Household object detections
━━━━━━━━━━

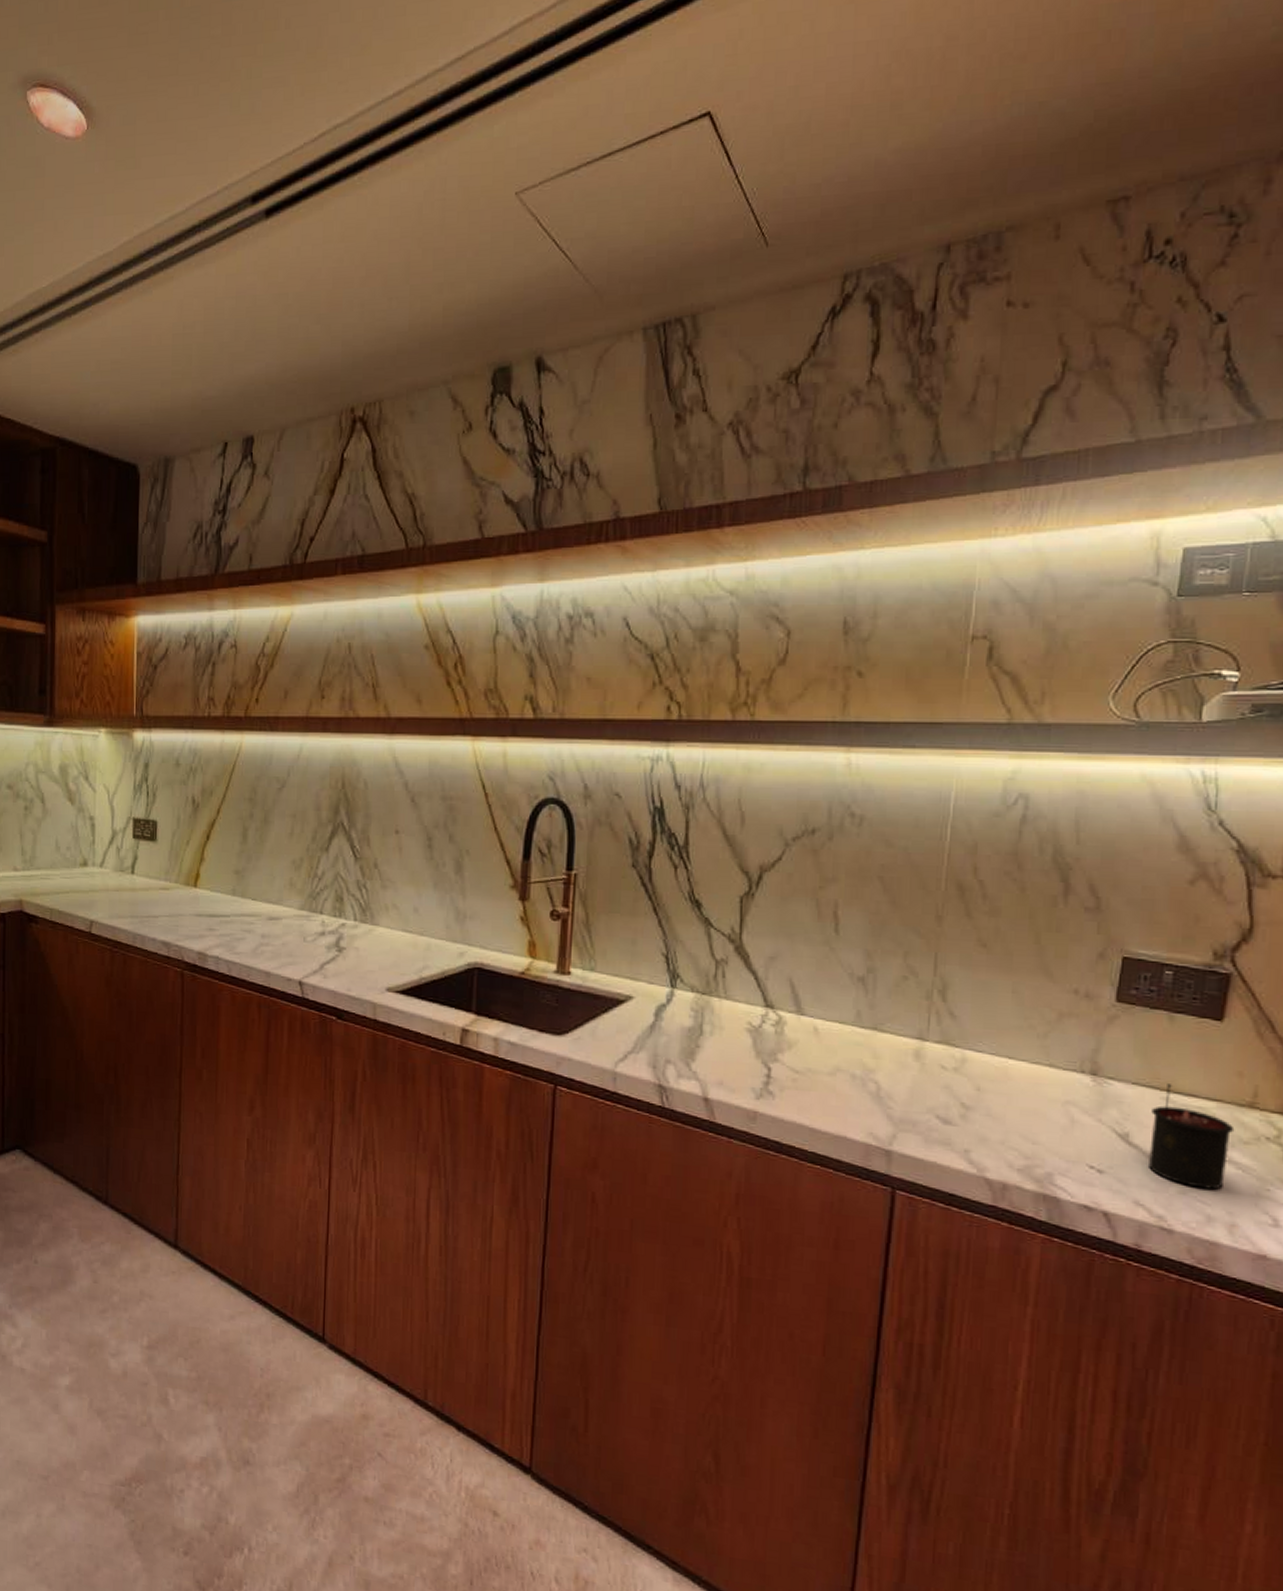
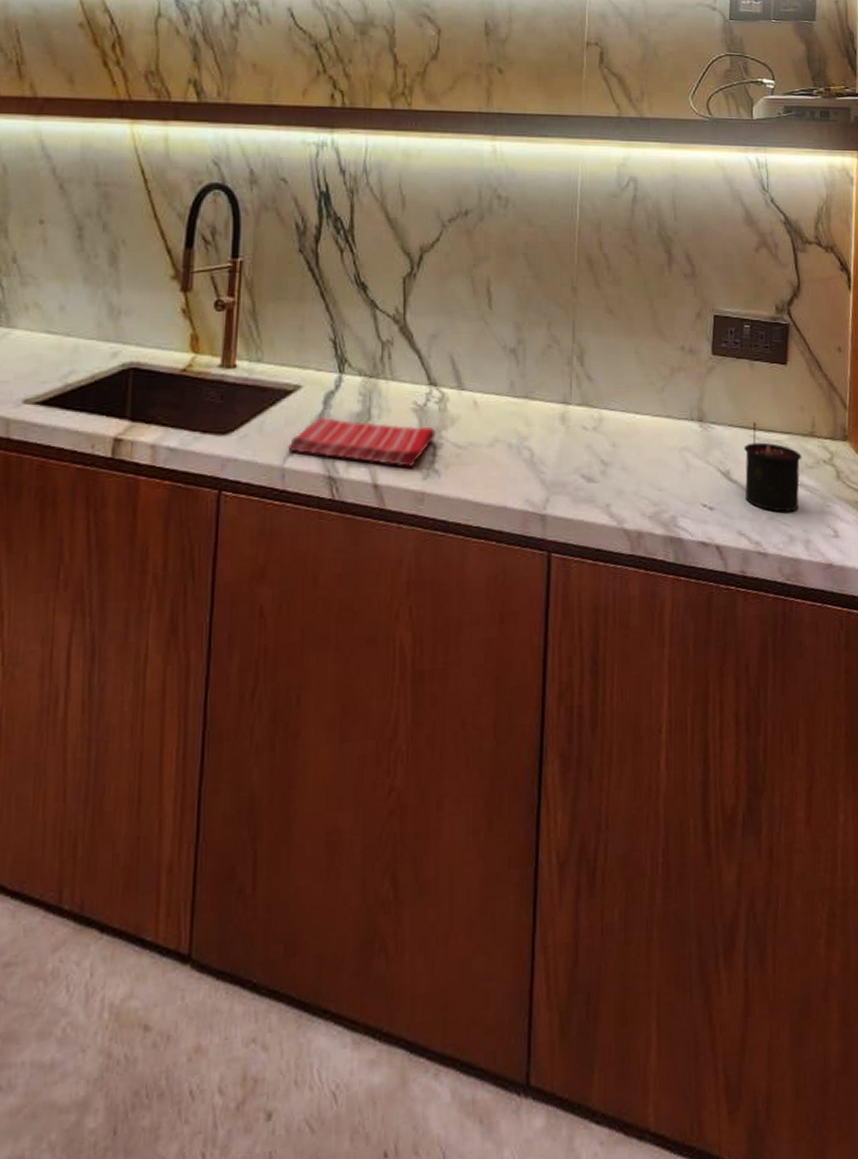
dish towel: none [618,1027,771,1086] -> present [287,416,436,468]

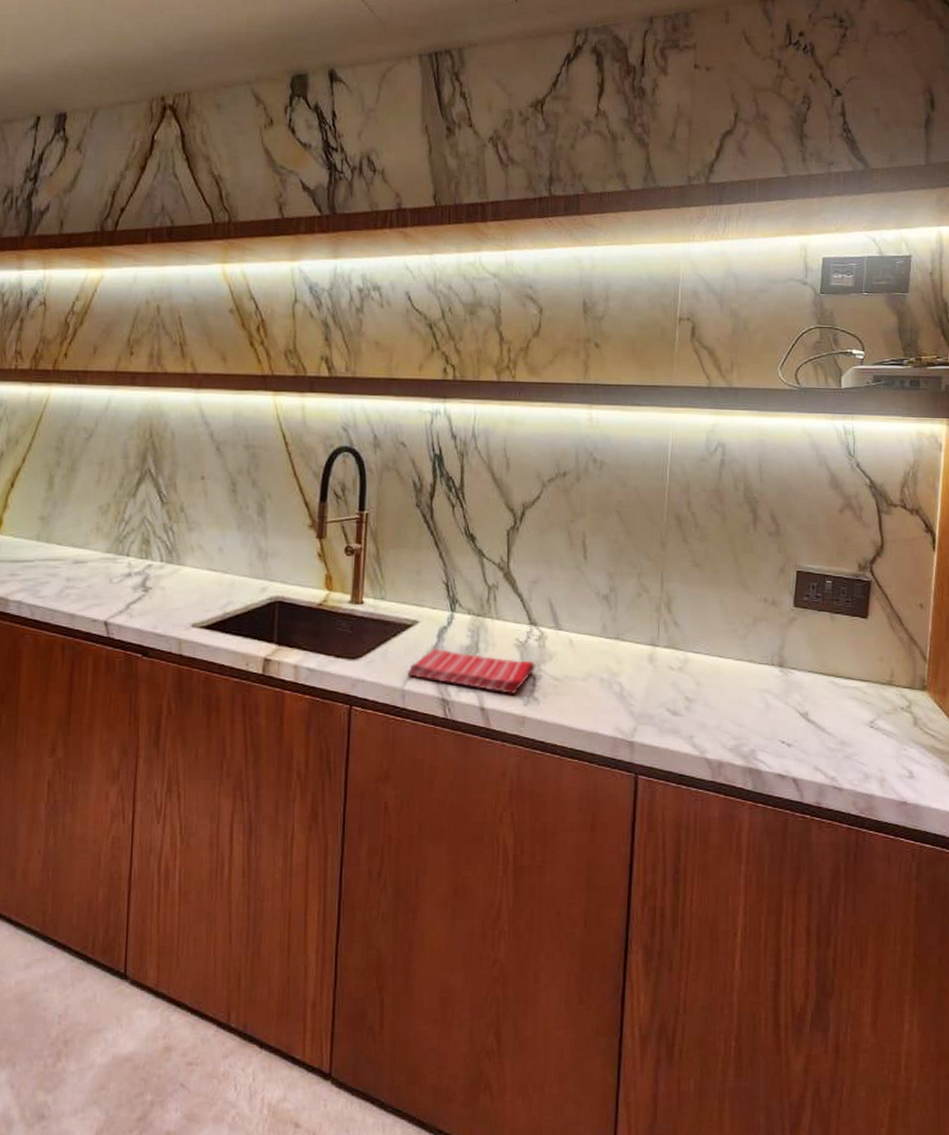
candle: present [744,423,802,512] -> none [823,670,880,752]

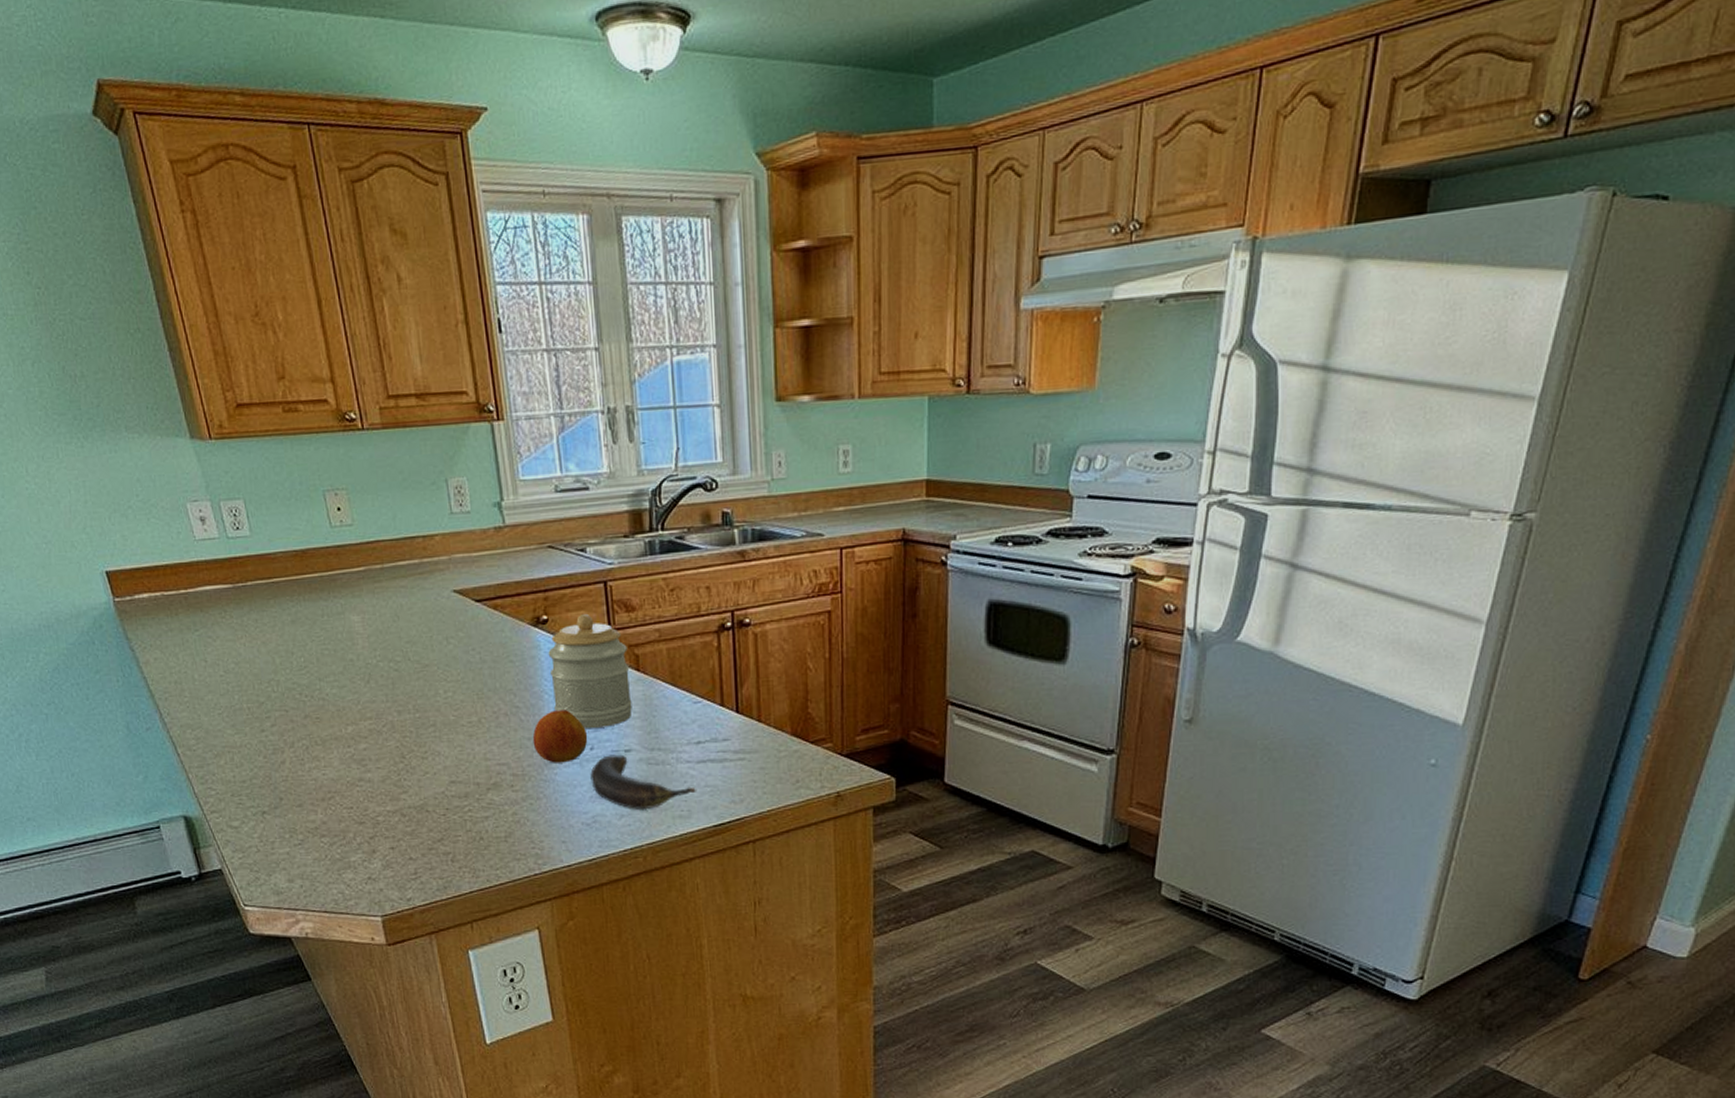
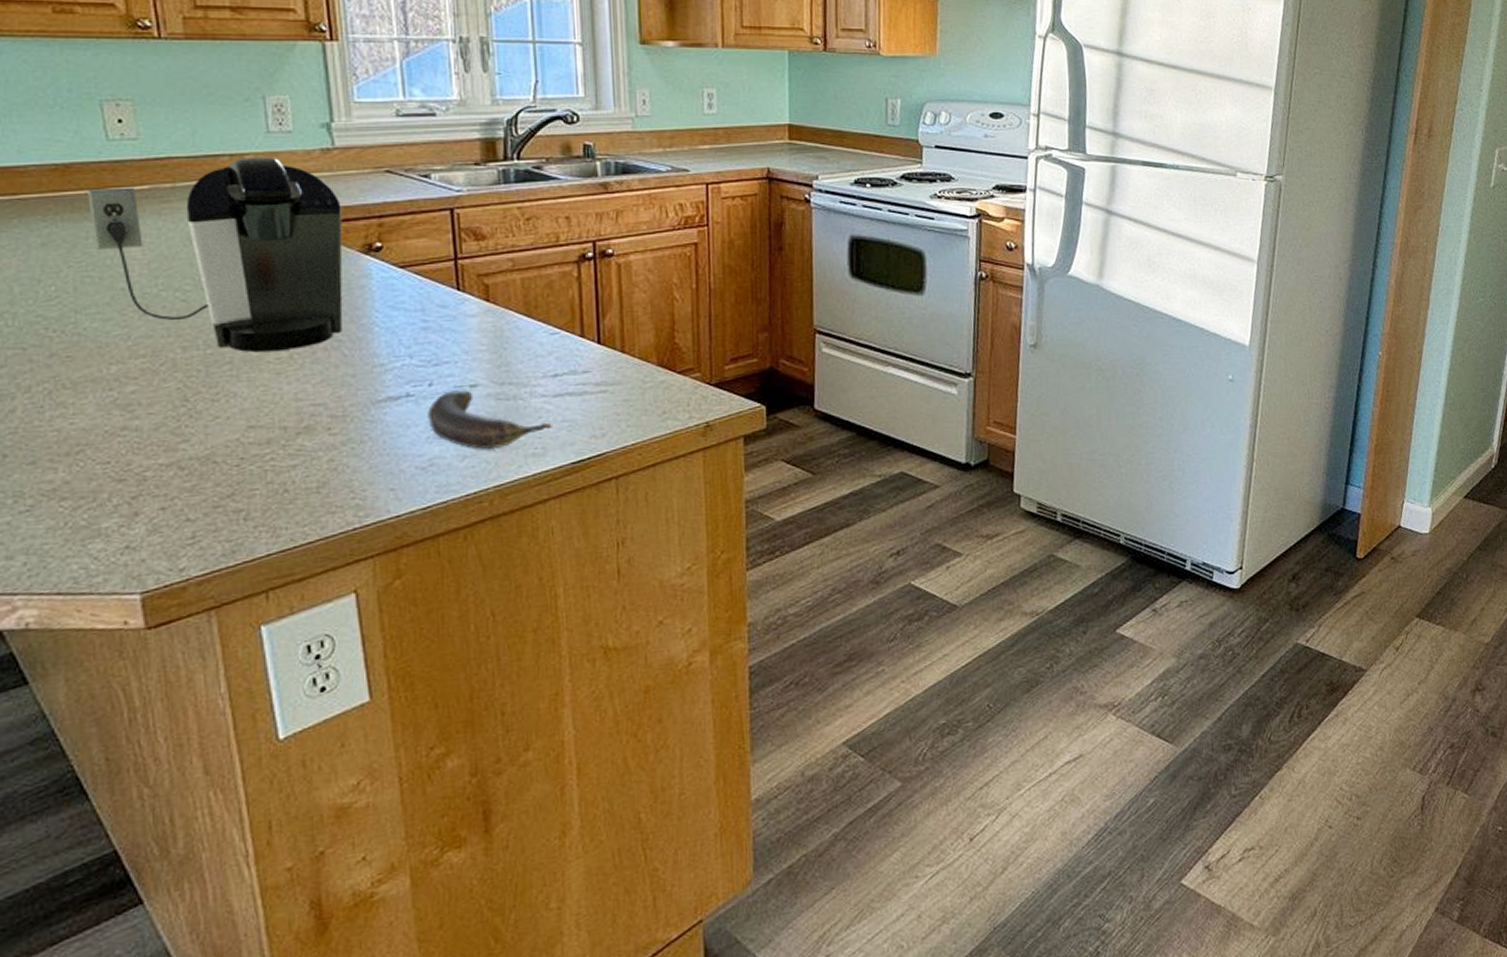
coffee maker: none [320,536,519,717] -> present [88,156,343,352]
fruit: present [532,710,588,763] -> none [357,343,426,402]
jar: present [548,613,632,728] -> none [381,241,480,363]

━━━━━━━━━━

§ WHAT IS NEEDED
Could you write out all the records exactly, without the pictures?

§ SOLUTION FOR THIS EXERCISE
dish towel: none [618,1027,771,1086] -> present [287,416,436,468]

candle: present [744,423,802,512] -> none [823,670,880,752]

coffee maker: none [320,536,519,717] -> present [88,156,343,352]
fruit: present [532,710,588,763] -> none [357,343,426,402]
jar: present [548,613,632,728] -> none [381,241,480,363]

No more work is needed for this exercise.